■ **Consigne**
Citez mot pour mot, s'il vous plaît, le passage de l'article sur Philippe Diallo et la FFF qui s'ouvre sur les mots « De ce fait, il » et se termine par « démocratique soit maintenue. ».

Commission d’enquête parlementaire, tragicomédie à la LFP, calvaire des droits télé, etc. : rarement le foot hexagonal aura à ce point défrayé la chronique et l’actualité. Tranquillement assis sur son siège, le consensuel et placide Philippe Diallo donne le sentiment de contempler le spectacle avec une quiétude « jusqu’au-bouddhiste », en vieux sage à l’abri de la tempête. Il est arrivé presque involontairement à la tête d’une fédération salie et déconsidérée par la fin de règne cataclysmique de Noël Le Graët. Homme de dossiers, il s’est attelé depuis à ramener le calme autour de la FFF, à réduire le bruit médiatique qui éclairait un peu trop l’envers du décor et surtout à régler un à un les sujets en souffrance comme les droits à l’image dans les sélections nationales.
De ce fait, il paraît hautement improbable que l’assemblée générale élective du 14 décembre prochain ne le reconduise pas pour quatre ans, surtout après le doublement du contrat avec Nike (les finances se portent bien). Les candidats se font rares pour ferrailler contre lui, surtout en prenant le risque d’un score risible de témoignage. Cette situation pourrait même poser question, au regard des indignations suscitées par le triste feuilleton proposé au public par la LFP, lorsqu’il avait fallu un coup de fil ministériel pour qu’une façade démocratique soit maintenue.
De fait, si « Phil » incarne une figure rassurante, le contexte supposerait peut-être davantage d’audace ou de vision de sa part, surtout quand on a entre les mains le destin d’un sport aussi marquant dans le pays, y compris politiquement. L’arrivée du très conservateur Gil Avérous au ministère des Sports lui garantit d’avoir les coudées franches du côté de la tutelle étatique. Toutefois, et il est bien placé pour le savoir, l’actualité et la société finissent toujours par enfoncer la porte des stades et envahir le terrain.
Le président normal
Dans l’interview qu’il a accordée à L’Équipe, il a tenté néanmoins de poser les bases d’un programme, très mesuré et rassurant. En premier lieu autour de l’« ADN » de la FFF, le monde amateur (qui va constituer le principal corps électoral en fin d’année), en évoquant au passage une nécessaire réforme de la sacro-sainte Coupe de France. Conscient des dangers qui pèsent sur l’hégémonie du ballon rond, qui peut perdre des « parts de marché » dans la jeunesse face à l’attrait d’autres disciplines portées par l’effet JO, il n’hésite plus à reparler de « croissance » des licencié·es (quand auparavant on évoquait plutôt la saturation des capacités d’accueil). « On est sur une trajectoire qui doit aussi nous amener dans les cinq à dix ans à 3 millions de licenciés. Pour y parvenir, il faut un partenariat avec les collectivités locales, car il faut des terrains, des vestiaires, des encadrants. » Seul problème, les villes et villages vont vivre dans de prochaines tensions ou restrictions budgétaires, du moins à bien comprendre les annonces du nouveau gouvernement… Les priorités seront-elles fléchées vers une nouvelle pelouse ?

■ **Données enregistrées**
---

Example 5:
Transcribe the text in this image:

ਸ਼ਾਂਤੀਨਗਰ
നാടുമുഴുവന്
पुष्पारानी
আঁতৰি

■ **Résultat attendu**
De ce fait, il paraît hautement improbable que l’assemblée générale élective du 14 décembre prochain ne le reconduise pas pour quatre ans, surtout après le doublement du contrat avec Nike (les finances se portent bien). Les candidats se font rares pour ferrailler contre lui, surtout en prenant le risque d’un score risible de témoignage. Cette situation pourrait même poser question, au regard des indignations suscitées par le triste feuilleton proposé au public par la LFP, lorsqu’il avait fallu un coup de fil ministériel pour qu’une façade démocratique soit maintenue.